The file overbond_challenge.py
contains all the functions required to solve the two exercises. Code is written in Python 3, and the required libraries are csv
(to read and write .csv files), numpy
, scipy
(for various mathematical functions), and difflib
for testing the generated files.
The function read_data()
takes a filename/path of a source .csv file and and returns two Python dictionary whose keys are the unique bond ids (C1, G1, etc), and values are a list of attributes (term, yield) of the corresponding bond. This data structure was chosen because lookup from a hashtable/dictionary is amortized O(1). One of the dictionaries returned contains the information for corporate bonds, the other is for government bonds.
The function yield_spread()
calculates the yield spread for each corporate bond by searching the dictionary of government bonds for the the one with the closest term to maturity, and computing the difference in yields. If the corporate bond dictionary has m entries the government bond dictionary has n, this operation has a worst-case of O(mn).
This could be improved - given more time - if we implemented a self-balancing binary tree data structure (AVL, Red-Black) that sorted bonds based on their term. In this case, searching for the government bond with nearest term for each corporate bond within the binary tree would have a worst-case of O(m log n).

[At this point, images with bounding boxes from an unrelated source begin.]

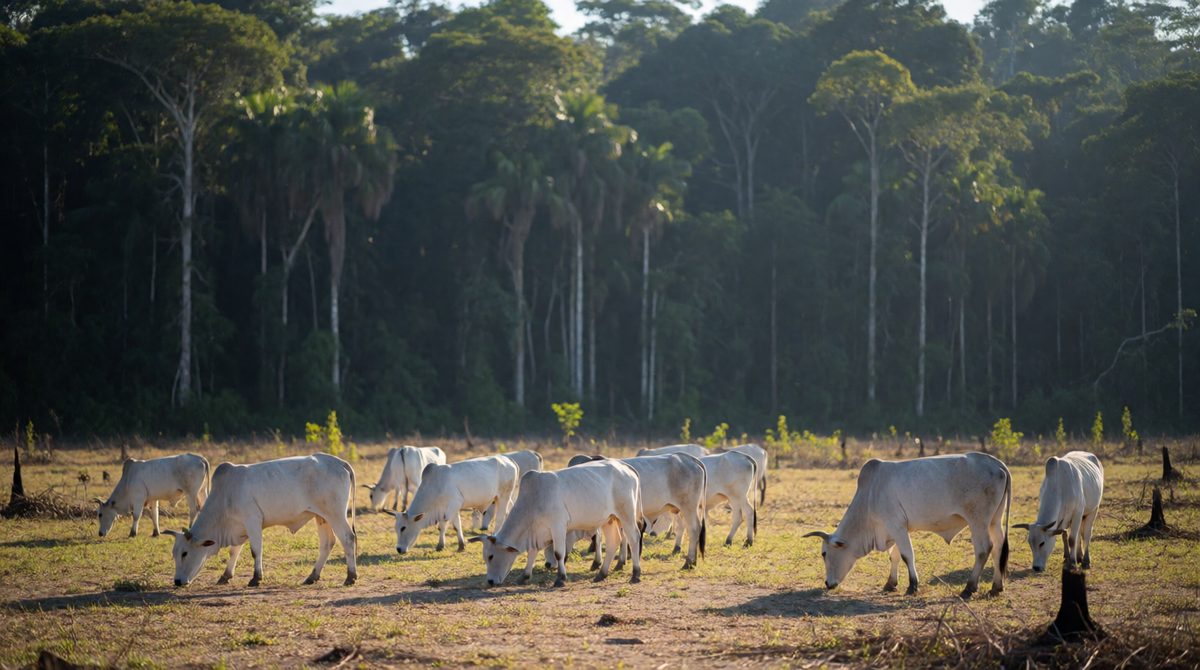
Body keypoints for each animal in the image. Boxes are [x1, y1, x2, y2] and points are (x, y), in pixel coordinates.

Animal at [162, 453, 358, 588]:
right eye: (174, 554)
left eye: (185, 553)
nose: (177, 581)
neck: (225, 496)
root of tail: (339, 462)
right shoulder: (239, 527)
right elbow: (234, 551)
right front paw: (225, 576)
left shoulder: (252, 521)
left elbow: (255, 551)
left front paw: (256, 578)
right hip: (322, 517)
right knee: (327, 543)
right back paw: (312, 576)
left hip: (335, 514)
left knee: (348, 538)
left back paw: (350, 577)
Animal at [390, 455, 518, 554]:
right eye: (396, 528)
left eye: (403, 528)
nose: (399, 549)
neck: (435, 485)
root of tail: (508, 459)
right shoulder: (452, 508)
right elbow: (457, 526)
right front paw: (461, 545)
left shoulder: (453, 504)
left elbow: (442, 526)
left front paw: (440, 546)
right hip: (505, 498)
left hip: (504, 496)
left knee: (500, 518)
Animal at [471, 459, 643, 588]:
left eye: (491, 556)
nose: (490, 581)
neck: (533, 500)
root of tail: (624, 466)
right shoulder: (536, 532)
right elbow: (532, 552)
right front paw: (524, 576)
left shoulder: (558, 526)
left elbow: (558, 553)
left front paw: (560, 578)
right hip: (609, 519)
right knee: (614, 541)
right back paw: (601, 574)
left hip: (626, 514)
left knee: (634, 538)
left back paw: (635, 574)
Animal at [804, 452, 1012, 599]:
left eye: (824, 554)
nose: (827, 583)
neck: (869, 496)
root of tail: (997, 464)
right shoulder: (898, 529)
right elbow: (894, 556)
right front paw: (890, 584)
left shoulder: (896, 525)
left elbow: (906, 555)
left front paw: (912, 586)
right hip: (995, 521)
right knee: (998, 548)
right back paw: (996, 587)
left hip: (978, 521)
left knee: (984, 549)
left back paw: (969, 588)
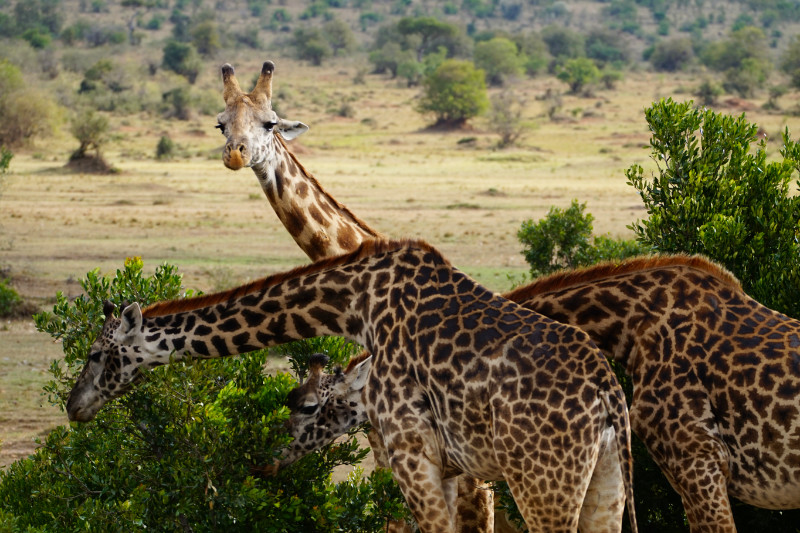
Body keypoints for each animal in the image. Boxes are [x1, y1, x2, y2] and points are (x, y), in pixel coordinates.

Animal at [65, 239, 638, 533]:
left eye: (95, 354)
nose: (74, 406)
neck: (355, 303)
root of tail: (609, 394)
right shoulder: (449, 468)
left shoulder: (411, 453)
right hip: (605, 479)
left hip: (542, 481)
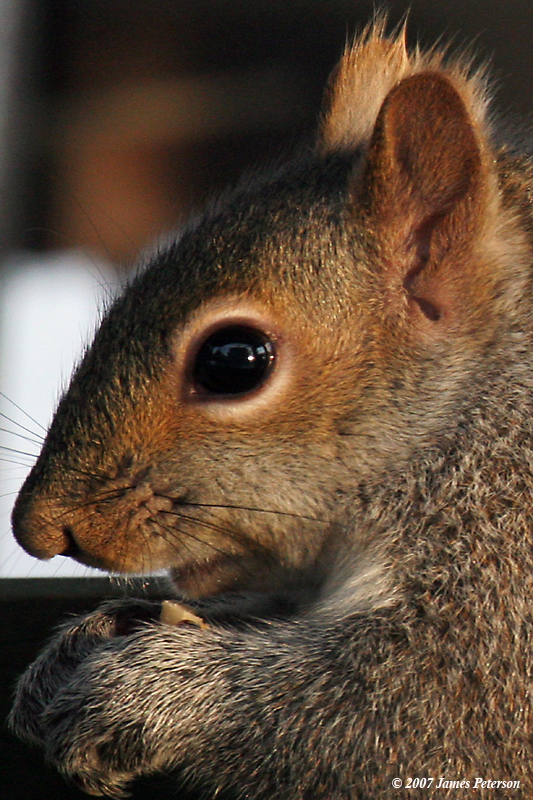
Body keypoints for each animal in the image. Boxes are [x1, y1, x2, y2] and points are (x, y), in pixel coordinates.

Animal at [6, 18, 532, 800]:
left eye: (233, 361)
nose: (37, 529)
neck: (469, 421)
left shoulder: (502, 590)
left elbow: (418, 707)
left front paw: (148, 692)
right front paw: (90, 640)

Similarly, the spread_to_curve()
function calculates the spread to the government bond curve for each corporate bond. The government bond curve is calculated using the scipy
function interpolate.interp1d
. This curve can be used to find the interpolated yield value for the term of each corporate bond, and the difference of these terms is the required spread to curve.
Finally, the write_data()
function takes a dictionary data structure computed by either yield_spread()
or spread_to_curve()
and writes the data to a .csv file.
Some tests have been included in the __main__
scope.
Note: If you run overbond_challenge.py
, you will need to keep the folder required_files
in the same directory, as the test compare generated files to those in the folder (which were calculated manually). Alternatively, you can comment out the tests and call the functions on files of your own, or import the functions into another test script to run.